• TASK BRIEF:
Using the records below, copy out exactly the line that contains "Your donation to" and every line that follows it, up to and including the last, and no others.

• Stored data entries:
§ §
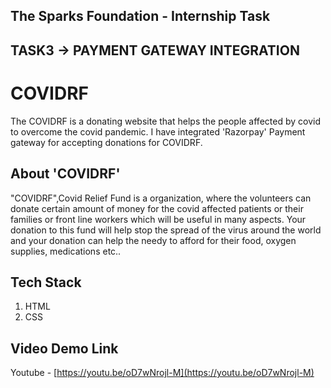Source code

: ## The Sparks Foundation - Internship Task

## TASK3 -> PAYMENT GATEWAY INTEGRATION

# COVIDRF

The COVIDRF is a donating website that helps the people affected by covid to overcome the covid pandemic. I have integrated 'Razorpay' Payment gateway for accepting donations for COVIDRF. 

## About 'COVIDRF'
"COVIDRF",Covid Relief Fund is a organization, where the volunteers can donate certain amount of money for 
          the covid affected patients or their families or front line workers which will be useful in many aspects.
          Your donation to this fund will help stop the spread of the virus around the world and your donation can help the needy to afford for their food, oxygen supplies, medications etc..
 

## Tech Stack
1. HTML
2. CSS

## Video Demo Link

Youtube - [https://youtu.be/oD7wNrojl-M](https://youtu.be/oD7wNrojl-M)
§ §
• SOLUTION TO THE EXERCISE:
          Your donation to this fund will help stop the spread of the virus around the world and your donation can help the needy to afford for their food, oxygen supplies, medications etc..
 

## Tech Stack
1. HTML
2. CSS

## Video Demo Link

Youtube - [https://youtu.be/oD7wNrojl-M](https://youtu.be/oD7wNrojl-M)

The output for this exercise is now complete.